Within 9 months of starting ACCESS Righton’s ‘enforced withdrawal’ from Chairmanship takes place due to potential adverse publicity  – just after The Times announces him as Director-Designate heading up a two-man team at the National Children’s Bureau. [ https://spotlightonabuse.wordpress.com/2013/12/16/the-national-childrens-bureau-12-05-93/

On 8th December ACCESS met at the National Institute of Social Work with only 5 attendees: Peter Righton (Chair), Doreen Cordell (Secretary), Rev. Malcolm Johnson, David Allen (Honorary treasurer, formerly in same role for Albany Trust but left due to Michael De La Noy), and Dr Theo Schlict. Looking at the minutes, it may be that Righton had already wished to make the announcement that he had been forced to step down as Chairman at the 8th December meeting but due to the poor attendance held back his news on being ‘forced’ to step down along with Claire Raynor’s resignation.

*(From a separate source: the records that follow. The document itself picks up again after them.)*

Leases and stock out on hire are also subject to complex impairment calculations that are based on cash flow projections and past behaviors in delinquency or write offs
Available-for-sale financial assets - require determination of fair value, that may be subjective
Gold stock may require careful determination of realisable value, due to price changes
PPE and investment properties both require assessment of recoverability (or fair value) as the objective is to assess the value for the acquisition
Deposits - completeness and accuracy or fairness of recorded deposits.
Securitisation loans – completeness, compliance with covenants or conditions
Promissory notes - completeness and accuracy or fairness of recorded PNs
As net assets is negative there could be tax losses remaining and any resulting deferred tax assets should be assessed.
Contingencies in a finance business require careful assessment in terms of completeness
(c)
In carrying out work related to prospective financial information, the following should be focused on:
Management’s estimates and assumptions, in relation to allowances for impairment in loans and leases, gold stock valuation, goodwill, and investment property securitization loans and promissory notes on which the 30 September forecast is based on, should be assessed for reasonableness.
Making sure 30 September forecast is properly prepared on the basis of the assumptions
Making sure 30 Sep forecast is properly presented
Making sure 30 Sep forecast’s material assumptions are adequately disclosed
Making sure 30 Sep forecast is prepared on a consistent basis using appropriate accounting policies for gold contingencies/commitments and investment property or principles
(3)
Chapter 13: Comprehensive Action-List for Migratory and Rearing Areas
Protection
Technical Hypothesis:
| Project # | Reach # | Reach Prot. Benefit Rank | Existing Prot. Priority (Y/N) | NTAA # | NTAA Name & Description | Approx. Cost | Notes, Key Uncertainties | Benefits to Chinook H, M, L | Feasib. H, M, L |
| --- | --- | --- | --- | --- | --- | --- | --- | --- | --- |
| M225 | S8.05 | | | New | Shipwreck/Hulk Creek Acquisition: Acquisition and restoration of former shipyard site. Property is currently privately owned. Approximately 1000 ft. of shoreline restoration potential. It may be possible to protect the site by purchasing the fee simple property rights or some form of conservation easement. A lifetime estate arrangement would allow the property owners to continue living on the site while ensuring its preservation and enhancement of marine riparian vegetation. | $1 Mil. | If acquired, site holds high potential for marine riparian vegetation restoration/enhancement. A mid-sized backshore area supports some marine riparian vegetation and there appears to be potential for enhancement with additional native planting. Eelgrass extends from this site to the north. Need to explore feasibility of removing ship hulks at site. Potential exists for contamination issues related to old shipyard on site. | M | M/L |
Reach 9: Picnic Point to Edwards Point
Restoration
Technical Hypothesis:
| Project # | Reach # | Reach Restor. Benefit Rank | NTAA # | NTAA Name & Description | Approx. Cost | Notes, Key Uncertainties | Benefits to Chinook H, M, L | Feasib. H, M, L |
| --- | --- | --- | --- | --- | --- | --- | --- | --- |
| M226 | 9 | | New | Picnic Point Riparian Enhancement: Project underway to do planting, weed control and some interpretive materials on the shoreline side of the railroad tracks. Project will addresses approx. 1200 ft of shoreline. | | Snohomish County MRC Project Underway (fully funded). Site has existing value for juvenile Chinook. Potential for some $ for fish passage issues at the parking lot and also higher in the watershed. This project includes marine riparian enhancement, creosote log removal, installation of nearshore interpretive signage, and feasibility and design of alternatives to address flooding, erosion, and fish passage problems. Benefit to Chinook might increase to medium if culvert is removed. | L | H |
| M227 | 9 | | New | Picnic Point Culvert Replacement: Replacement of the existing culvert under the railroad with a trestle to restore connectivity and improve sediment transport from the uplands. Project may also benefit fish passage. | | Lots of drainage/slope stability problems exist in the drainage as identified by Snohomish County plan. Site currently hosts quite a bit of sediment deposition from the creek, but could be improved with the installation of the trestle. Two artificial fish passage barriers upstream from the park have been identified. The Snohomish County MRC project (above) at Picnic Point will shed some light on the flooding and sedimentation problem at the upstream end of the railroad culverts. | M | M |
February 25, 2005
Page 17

“In spite of there being so few members present it was agreed to proceed with the business of the meeting owing to the urgency of the situation and as there was no defined quorum at this stage.”…

Item 4. The Chairman’s opening remarks were brief, the main content of what he had wished to say being deferred to the next meeting at which it was hoped more members would be present.”

On taking advice from their honorary solicitor (Ambrose Appelbe – also Hon. Solicitor for the Albany Trust) regarding redrafting their application for charitable status with a more medical emphasis, all due to a disappointing reply from the Charity Commission, Peter Righton suggests seeking the patronage of Father Trevor Huddleston, Bishop of Stepney for Vice President “or some other honorary office”.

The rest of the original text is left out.